ASSIGNED TASK: Among the lines below, copy each one in which "span" appears.

RECORDS SHOWN:
==============================

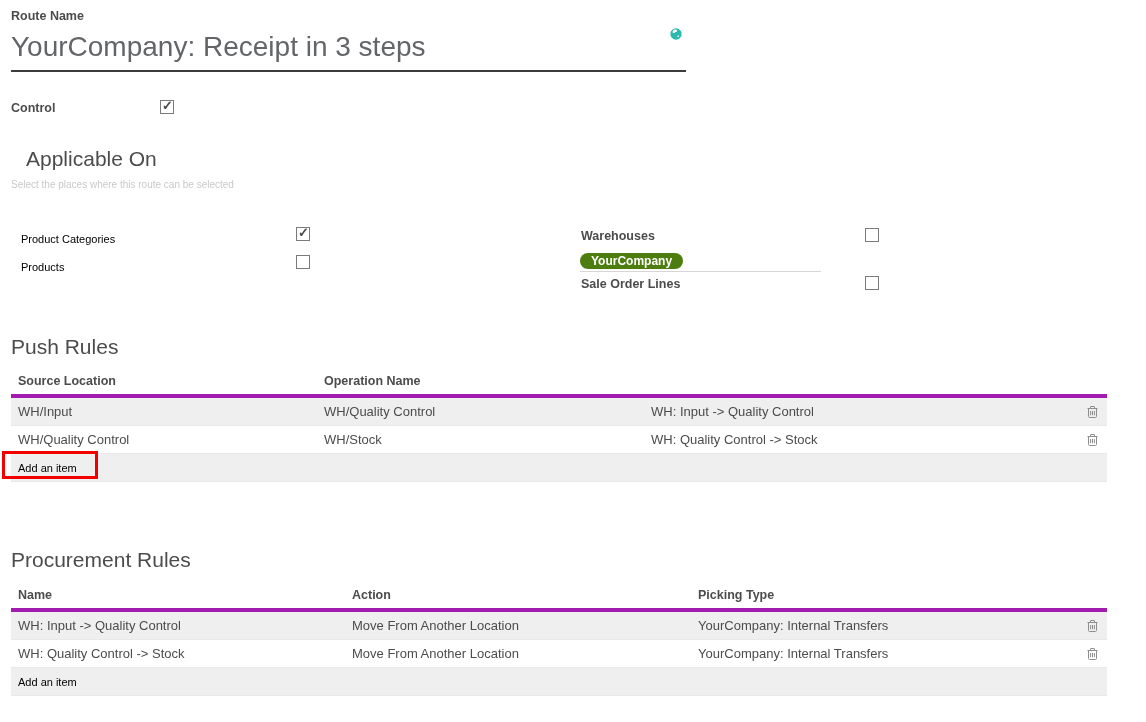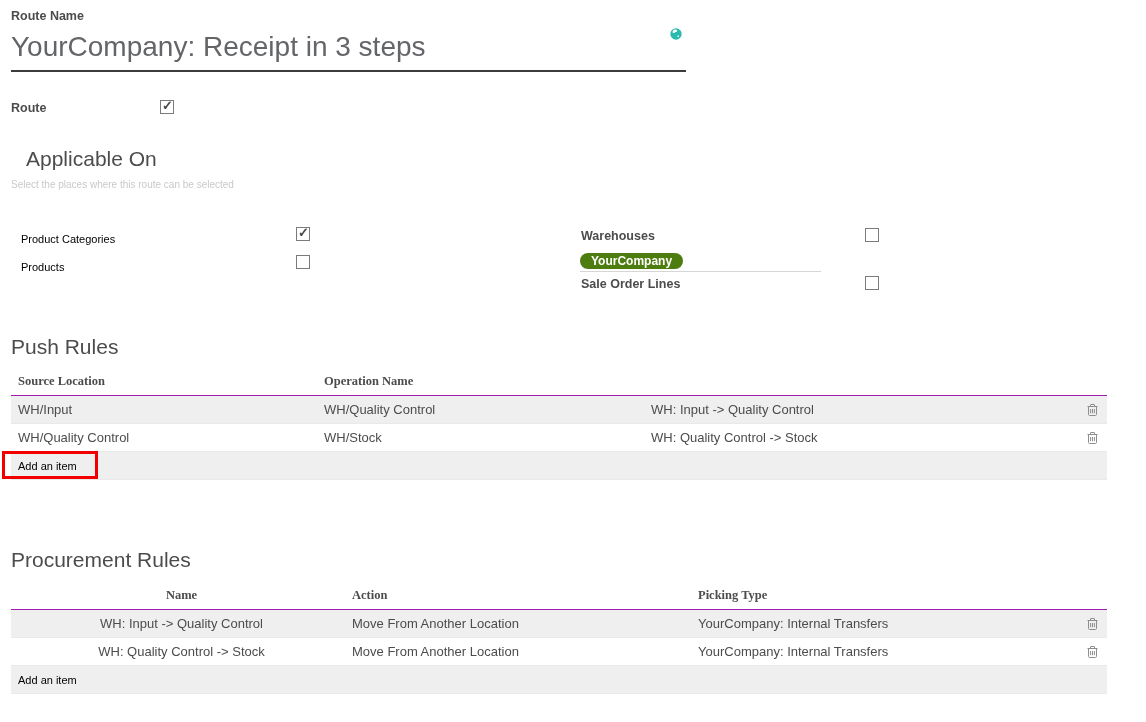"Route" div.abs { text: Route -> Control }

==============================

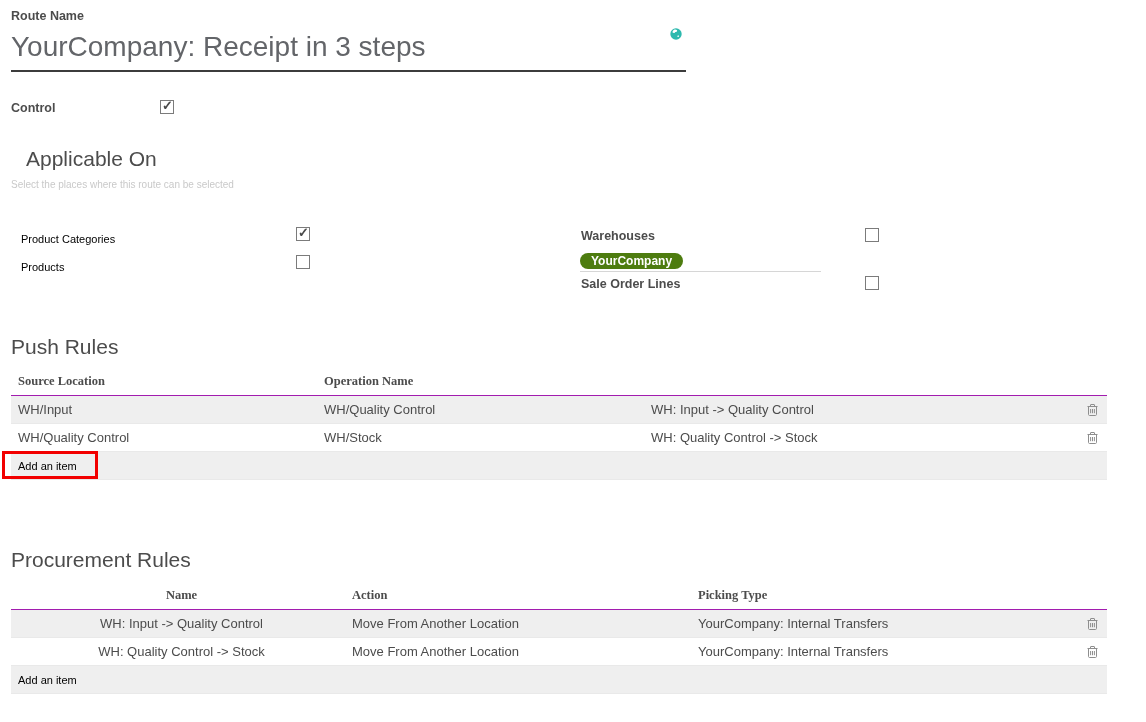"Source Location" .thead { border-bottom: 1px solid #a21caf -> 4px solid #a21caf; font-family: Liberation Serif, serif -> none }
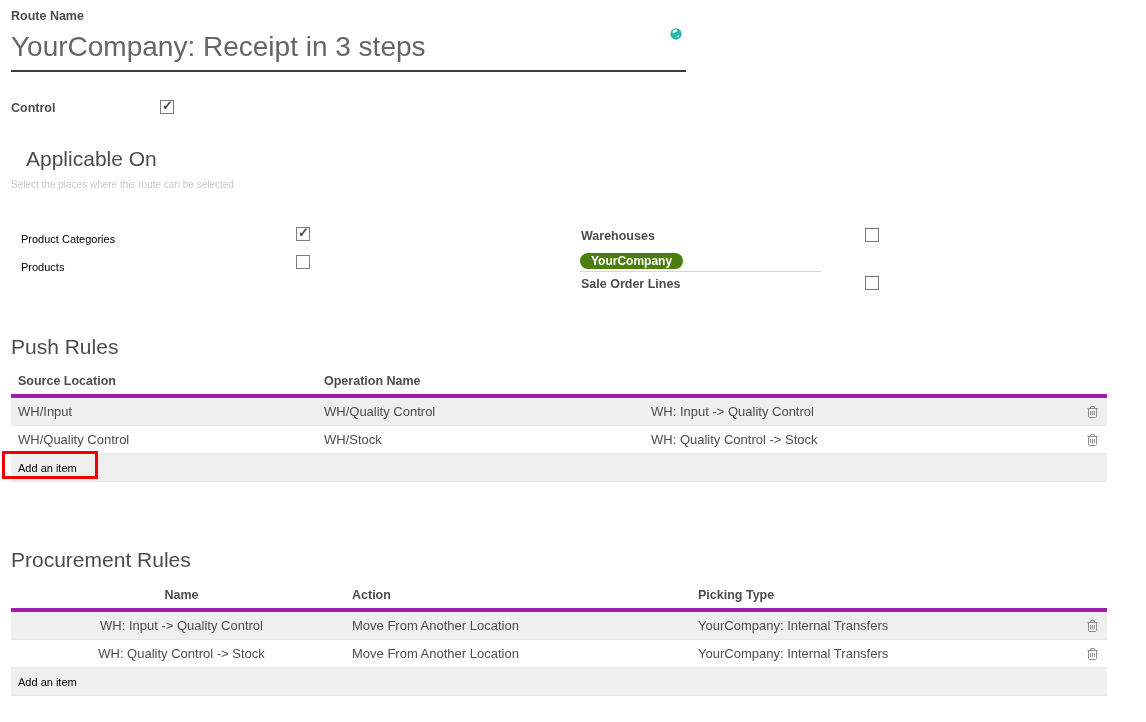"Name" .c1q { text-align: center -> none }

==============================

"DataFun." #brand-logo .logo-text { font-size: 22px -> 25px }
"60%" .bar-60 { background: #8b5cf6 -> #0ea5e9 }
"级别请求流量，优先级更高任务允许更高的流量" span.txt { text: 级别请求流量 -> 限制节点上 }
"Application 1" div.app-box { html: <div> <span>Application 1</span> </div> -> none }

==============================

RESPONSE AREA:
"级别请求流量，优先级更高任务允许更高的流量" span.txt { text: 级别请求流量 -> 限制节点上 }
"Application 1" div.app-box { html: <div> <span>Application 1</span> </div> -> none }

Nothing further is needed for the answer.